I agree with you @Olderbadger1 . I wonder what the real intent of someone like Paul is in making this outward profession of faith. A bloke who no one has ever called a doe by mistake.

It is ideological and I find it very hostile. I don't think they are are doing it to be kind. Whiff of the inquisition about it, and I'd suspect they'd rather enjoy using what they think is licence to be discourteous to people (especially women) who don't agree or believe in this stuff.

HipTightOnions · 21/07/2022 22:12

he’s added something to his email (most likely encouraged by the popular movement and wanting to not seem out of touch

Paul is a grown adult. He chose to advertise "his" pronouns.

If he is now feeling a bit silly, well that's on him.

RudsyFarmer · 21/07/2022 22:13

I enjoyed that OP 😊

Conflictedunicorn · 21/07/2022 22:14

GoodJanetBadJanet · 21/07/2022 22:02

No flies on you are there?
Least you've got the guts to say it out loud.
So yes, definitely unprofessional and bit bullying in the workplace to single out for mockery/fake pretend inclusion and running to the internet for praise on how funny they are and "I love you" posts.

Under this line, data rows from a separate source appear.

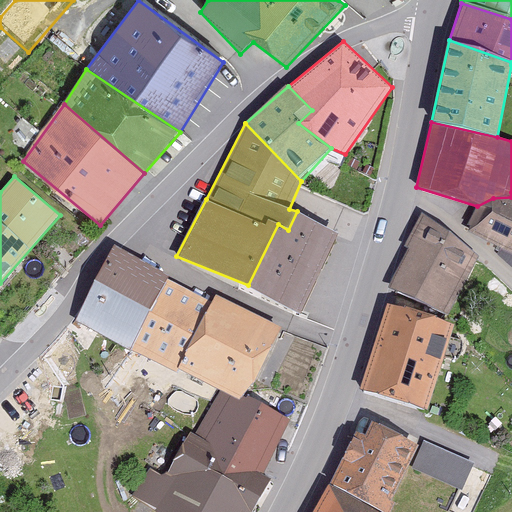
[(467,230),(511,252),(511,197),(493,198),(477,206),(467,230)]
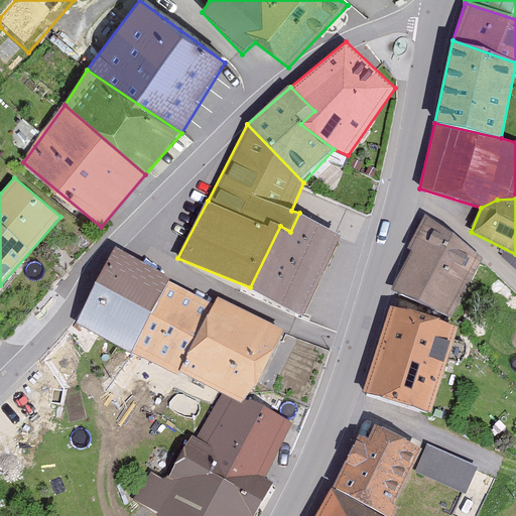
[(341,236),(299,213),(290,232),(280,226),(250,287),(303,317),(341,236)]
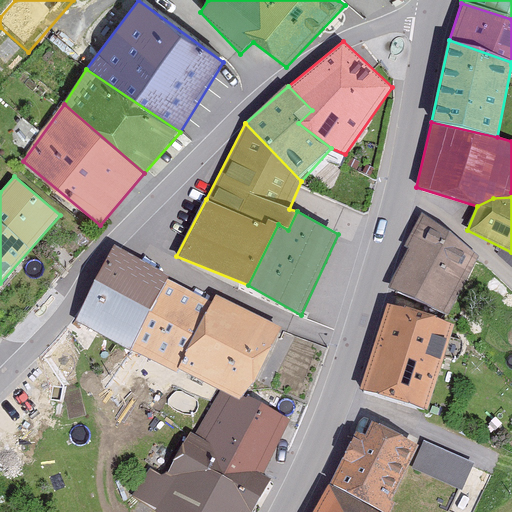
[(479,255),(422,213),(389,288),(416,298),(449,315),(479,255)]
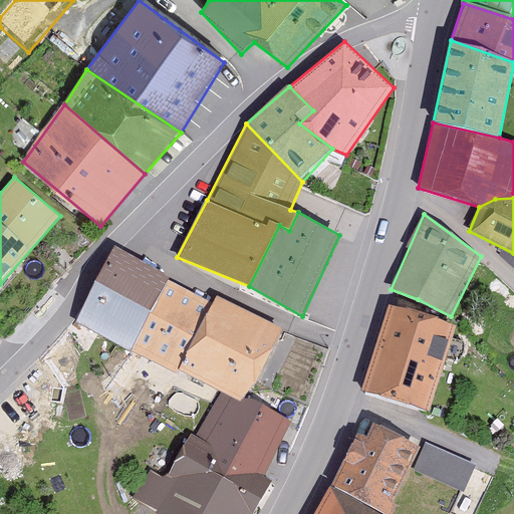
[(131,352),(170,278),(114,246),(75,323),(131,352)]
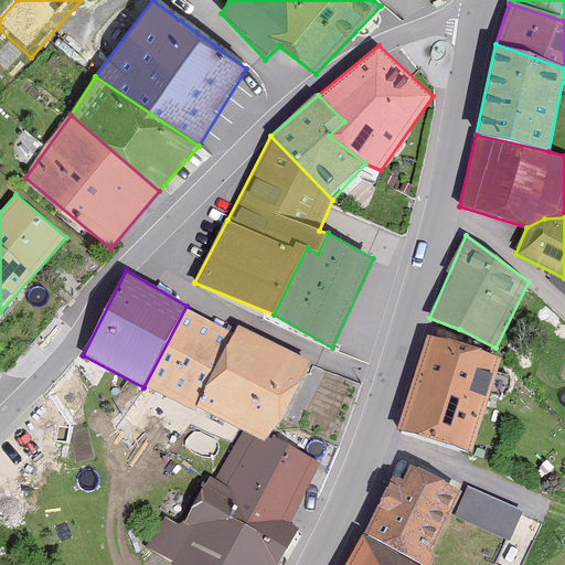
[(187,306),(144,387),(195,412),(198,407),(234,333),(187,306)]
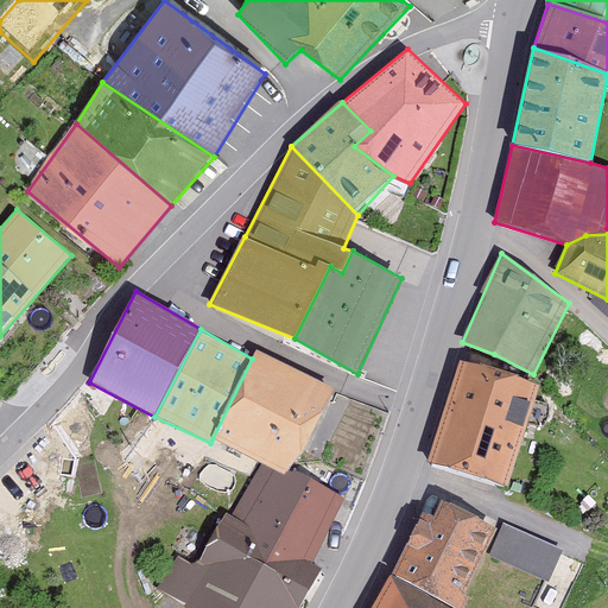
[(252,359),(213,438),(260,463),(285,475),(290,468),(335,388),(257,349),(252,359)]
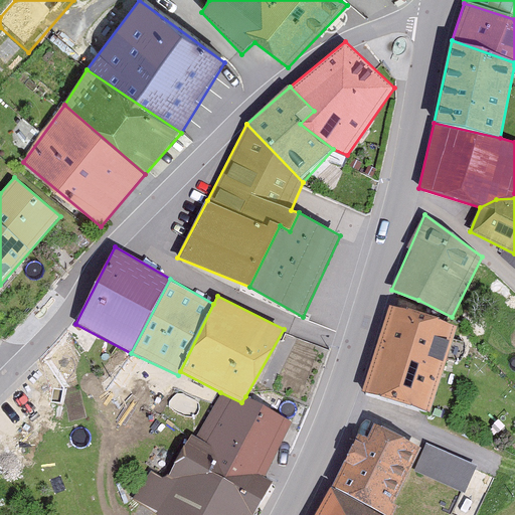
[(457,326),(389,305),(363,391),(430,412),(457,326)]
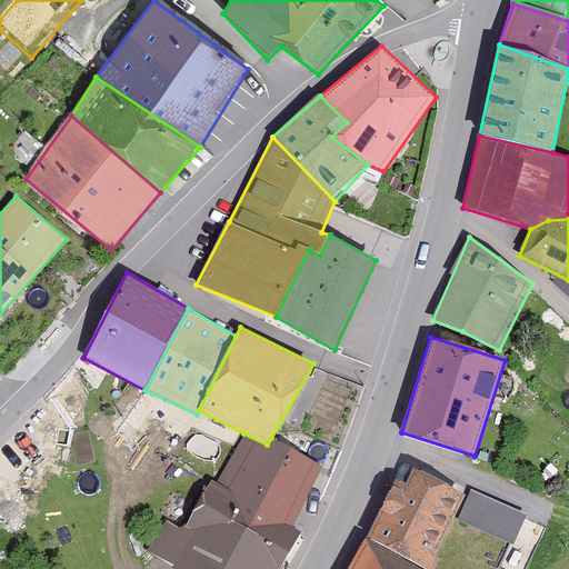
[(322,467),(271,438),(267,445),(243,433),(217,482),(292,527),(322,467)]
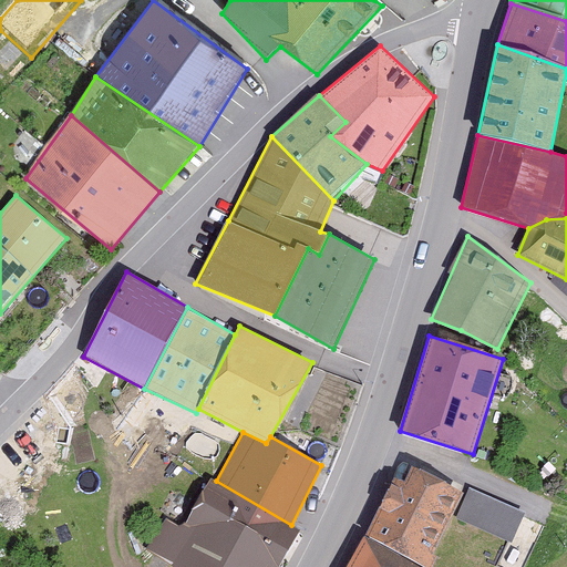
[(366,535),(423,566),(430,566),(463,493),(412,466),(405,481),(394,477),(366,535)]
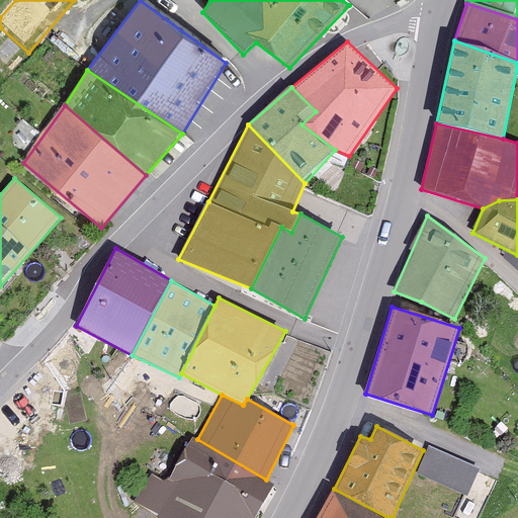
[(169,479),(252,517),(255,517),(274,486),(266,480),(197,439),(193,437),(169,479)]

Yes, it’s almost like those people who threaten women, get companies to apologise and grovel for misgendering and then go on the internet to boast about it. Or go into women’s spaces to ‘own the TERFS’ then go on the internet to boast and get love you posts. Why are you holding women to a higher standard than those people @GoodJanetBadJanet ?

surreygirl1987 · 21/07/2022 22:14

Look I don't like the pronouns thing either but I agree this sounds a bit bullying, deliberately embarrassing Paul when he most likely just wanted to be doing the right thing..

I agree. Actually, a great many of the comments on this thread are downright nasty.